Это был конец той цепочки писем. Я не знала, что случилось потом, за исключением того, что Сойер, должно быть, получил какое-то подтверждение, потому что мои фотографии были повсюду. С Джесси на его ранчо, с Франческой в «У Фута», с Мэгги, двумя стаканами кофе между нами и широкими улыбками на наших лицах.

Также была и другая корреспонденция, на сей раз аккуратно сложенная в небольшие белые конверты — какие-то сообщения, только без адресов, обратных этикеток или штампов.

Они даже не были запечатаны.

Я схватила ближайшее и вытащил письмо.

Каро,

ты где? Что я сделал? Почему ты уехала? Когда ты вернешься?

Мне нужно, чтобы ты вернулась.

Мне просто нужна ты.

Сэйер

Мое сердце сжалось в груди, выжимаясь, как мокрая губка. На письме не было даты, но я могла догадаться, когда он это написал.

Я открыла ещё одно письмо, которое, казалось, предшествовало первому.

Шестёрка,

я начинаю волноваться. Я не видел тебя две недели. Я ждал что ты придёшь. Ты в опасности? Что-то не так? Я сделал что-то, что тебя расстроило?

Я недостаточно говорю об этом, но я люблю тебя, Кэролайн. Ты лучшее, что когда-либо случалось со мной. Я сомневаюсь, что смогу прожить следующие десять лет без тебя. Здесь невыносимо. А без тебя ещё хуже. Ты единственное, что заставляет меня дышать. Единственное, что поддерживает меня в здравом уме. Так было с того дня, как я встретил тебя.

Ты спасла меня, когда мы были детьми. И я эгоистичный ублюдок, потому что мне нужно, чтобы ты снова меня спасла. Пейн говорит, что обвинения не снимут. Ни одно. Что мне делать?

Прости, Каро. Что бы я не натворил. За всё. Пожалуйста, прости меня. Пожалуйста, приди ко мне.

Пожалуйста, не оставляй меня.

Сойер.

Было больно дышать, мои руки дрожали. Но всё же я открыла следующий конверт. И еще один после него. И потом ещё один.
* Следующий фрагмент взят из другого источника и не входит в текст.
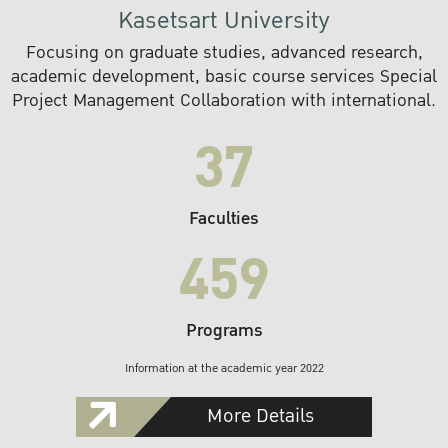
Kasetsart University
Focusing on graduate studies, advanced research,
academic development, basic course services Special
Project Management Collaboration with international.
37
Faculties
459
Programs
Information at the academic year 2022
More Details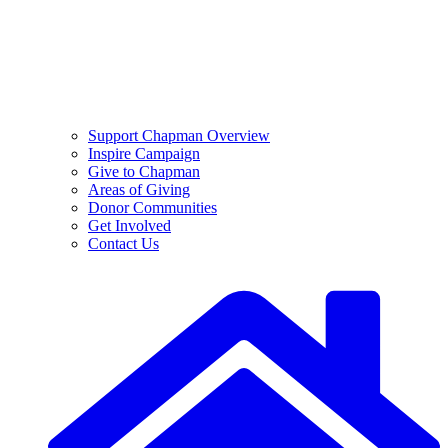
Support Chapman Overview
Inspire Campaign
Give to Chapman
Areas of Giving
Donor Communities
Get Involved
Contact Us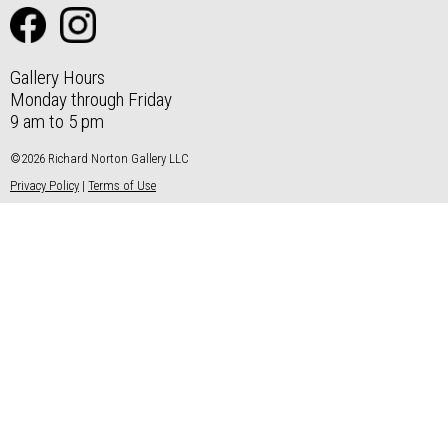
Gallery Hours
Monday through Friday
9 am to 5 pm
©2026 Richard Norton Gallery LLC
Privacy Policy
|
Terms of Use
Я когда-нибудь говорил тебе, что мой отец был полицейским? Безумно, правда? Учитывая то, чем я занимался. Хотя не исключено, что ты знаешь всю историю. Что ты знаешь, что иногда люди, которые притворяются хорошими, на самом деле худшие из них. Так что, может быть, нет ничего удивительного в том, что я присоединился к синдикату. Они никогда не выбивали из меня дерьмо. Они никогда не трогали меня. Не запирали меня в подвале на несколько дней без еды. Не совершали с моей мамой настолько невыразимые вещи, что она не могла больше терпеть свою жизнь, что она не могла даже заботиться обо мне, чтобы продолжать жить. Единственной надеждой моей матери было самоубийство. Мой отец вскоре поступил также.